- **Written task a**: Reproduce the passage about Sr. Brigid and the Christmas rice word for word, from "Sr. Patricia McCarthy, CND" to "treat to receive.", with both ends included.

- **Excerpted text**:
===

Sr. Patricia McCarthy, CND

Sr. Brigid had spent most of her life in a remote village in sub-Sahara, West Africa. Due to the extreme heat and the short rainy season, food was scarce. They were able to grow a variety of rice when the weather was wet and that had to last them through the long dry period. There was one particular variety of rice that was more difficult to grow and was a special treat to receive.

At Christmas, Sr. Brigid managed to get enough of that rice for a pack for every person in the small church community. Christmas was during the rainy season so the rice was available. After Midnight Mass, every member of the parish was given the package of rice. On each package of rice the person’s name was written.

As they prepared to leave the church to return to their huts, the sky opened and a deluge of rain poured down on them. They were waiting in the open doorway until the rain let up. Sr. Brigid looked back at the altar and saw Joseph slowly making his way to the crèche which was in front of the altar. Joseph had one leg that was paralyzed from birth so he leaned on a home-made crutch and hobbled along dragging the bad leg after him. When Joseph was in front of the manger scene, he knelt down on the good leg, resting on his crutch. He bowed his head and reached to pick up the statue of the Infant Jesus. Cradling it carefully, Joseph seemed to be in deep prayer. His whole body was an image of worship and adoration with the crutch in one hand and the figure of the Infant Jesus in the other.

===

- **Information supplied**:
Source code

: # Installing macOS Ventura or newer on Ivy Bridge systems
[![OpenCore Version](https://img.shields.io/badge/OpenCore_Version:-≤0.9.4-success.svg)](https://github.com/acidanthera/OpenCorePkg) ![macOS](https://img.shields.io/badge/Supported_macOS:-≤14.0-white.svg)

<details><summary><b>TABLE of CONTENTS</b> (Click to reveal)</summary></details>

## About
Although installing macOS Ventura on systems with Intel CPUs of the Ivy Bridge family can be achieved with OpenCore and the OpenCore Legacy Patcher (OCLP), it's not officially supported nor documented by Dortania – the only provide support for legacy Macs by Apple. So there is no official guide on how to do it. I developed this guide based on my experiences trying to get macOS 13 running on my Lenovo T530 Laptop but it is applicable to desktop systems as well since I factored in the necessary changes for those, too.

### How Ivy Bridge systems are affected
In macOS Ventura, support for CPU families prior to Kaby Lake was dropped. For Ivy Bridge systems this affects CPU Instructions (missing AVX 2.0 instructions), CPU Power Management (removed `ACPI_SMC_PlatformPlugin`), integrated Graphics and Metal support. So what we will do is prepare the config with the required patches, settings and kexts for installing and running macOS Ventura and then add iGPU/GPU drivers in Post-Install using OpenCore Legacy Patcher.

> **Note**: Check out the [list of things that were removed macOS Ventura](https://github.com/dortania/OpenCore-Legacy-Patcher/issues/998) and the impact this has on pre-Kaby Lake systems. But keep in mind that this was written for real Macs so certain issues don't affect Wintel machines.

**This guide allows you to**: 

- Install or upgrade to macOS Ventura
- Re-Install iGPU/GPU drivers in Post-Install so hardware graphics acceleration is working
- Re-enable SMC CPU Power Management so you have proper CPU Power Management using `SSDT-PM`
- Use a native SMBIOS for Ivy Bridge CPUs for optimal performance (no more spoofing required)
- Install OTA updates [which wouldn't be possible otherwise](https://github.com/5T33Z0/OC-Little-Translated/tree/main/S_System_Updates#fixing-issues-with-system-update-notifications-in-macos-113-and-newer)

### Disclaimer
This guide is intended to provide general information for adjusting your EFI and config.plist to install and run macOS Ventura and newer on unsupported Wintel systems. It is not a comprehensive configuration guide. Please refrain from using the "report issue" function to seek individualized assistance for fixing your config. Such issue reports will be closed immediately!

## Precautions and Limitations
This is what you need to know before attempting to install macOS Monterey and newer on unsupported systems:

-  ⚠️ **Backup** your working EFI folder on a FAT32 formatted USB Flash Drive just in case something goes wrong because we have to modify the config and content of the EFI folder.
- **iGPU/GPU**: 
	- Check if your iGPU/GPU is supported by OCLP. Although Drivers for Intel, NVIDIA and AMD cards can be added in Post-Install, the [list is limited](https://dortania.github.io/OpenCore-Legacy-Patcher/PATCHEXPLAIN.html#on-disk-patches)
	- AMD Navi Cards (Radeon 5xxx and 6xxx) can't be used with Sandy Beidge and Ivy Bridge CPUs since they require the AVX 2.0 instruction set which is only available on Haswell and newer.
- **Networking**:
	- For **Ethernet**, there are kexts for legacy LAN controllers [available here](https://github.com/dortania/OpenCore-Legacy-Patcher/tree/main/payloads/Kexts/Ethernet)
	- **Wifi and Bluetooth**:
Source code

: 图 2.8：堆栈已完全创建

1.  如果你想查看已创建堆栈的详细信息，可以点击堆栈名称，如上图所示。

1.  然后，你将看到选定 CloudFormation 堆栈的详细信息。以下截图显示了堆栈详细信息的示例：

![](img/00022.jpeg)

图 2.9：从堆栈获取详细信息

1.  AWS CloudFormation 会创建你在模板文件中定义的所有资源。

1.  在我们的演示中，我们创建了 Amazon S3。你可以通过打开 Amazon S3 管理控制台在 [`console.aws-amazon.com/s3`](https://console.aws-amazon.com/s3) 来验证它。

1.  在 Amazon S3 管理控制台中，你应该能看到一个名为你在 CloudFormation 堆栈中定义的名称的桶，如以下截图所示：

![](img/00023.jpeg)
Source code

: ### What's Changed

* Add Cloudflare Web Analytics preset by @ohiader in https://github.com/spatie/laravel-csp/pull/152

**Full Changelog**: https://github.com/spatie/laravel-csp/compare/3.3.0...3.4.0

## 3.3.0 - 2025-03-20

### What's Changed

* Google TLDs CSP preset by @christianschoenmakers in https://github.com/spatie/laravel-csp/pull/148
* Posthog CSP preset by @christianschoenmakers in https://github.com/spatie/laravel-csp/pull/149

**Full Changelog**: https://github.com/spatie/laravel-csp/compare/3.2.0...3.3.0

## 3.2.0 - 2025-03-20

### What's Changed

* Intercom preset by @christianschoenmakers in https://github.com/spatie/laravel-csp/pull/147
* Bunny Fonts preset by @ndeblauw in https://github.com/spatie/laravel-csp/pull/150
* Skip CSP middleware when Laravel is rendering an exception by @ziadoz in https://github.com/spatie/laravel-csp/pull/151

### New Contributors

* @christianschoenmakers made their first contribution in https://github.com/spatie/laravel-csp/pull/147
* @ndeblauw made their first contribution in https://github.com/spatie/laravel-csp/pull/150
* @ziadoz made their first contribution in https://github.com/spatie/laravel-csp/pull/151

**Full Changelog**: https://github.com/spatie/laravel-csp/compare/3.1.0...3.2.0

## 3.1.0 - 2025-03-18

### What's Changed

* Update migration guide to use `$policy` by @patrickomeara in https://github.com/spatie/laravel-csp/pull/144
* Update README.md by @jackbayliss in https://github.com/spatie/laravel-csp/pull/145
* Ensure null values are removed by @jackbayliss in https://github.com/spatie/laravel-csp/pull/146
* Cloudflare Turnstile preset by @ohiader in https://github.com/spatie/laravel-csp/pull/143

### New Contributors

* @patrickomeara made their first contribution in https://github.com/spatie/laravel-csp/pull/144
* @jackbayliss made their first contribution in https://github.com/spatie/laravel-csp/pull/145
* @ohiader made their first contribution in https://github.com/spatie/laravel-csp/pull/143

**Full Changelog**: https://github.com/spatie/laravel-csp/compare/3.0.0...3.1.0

===

- **Written task b**: In the records, write out the lines from the line that contains "## 3.3.0 - 2025-03-20" through the line that contains "Posthog CSP preset", inclusive, reproducing them exactly and adding no other lines.

- **Exercise answer a**:
Sr. Patricia McCarthy, CND

Sr. Brigid had spent most of her life in a remote village in sub-Sahara, West Africa. Due to the extreme heat and the short rainy season, food was scarce. They were able to grow a variety of rice when the weather was wet and that had to last them through the long dry period. There was one particular variety of rice that was more difficult to grow and was a special treat to receive.

- **Exercise answer b**:
## 3.3.0 - 2025-03-20

### What's Changed

* Google TLDs CSP preset by @christianschoenmakers in https://github.com/spatie/laravel-csp/pull/148
* Posthog CSP preset by @christianschoenmakers in https://github.com/spatie/laravel-csp/pull/149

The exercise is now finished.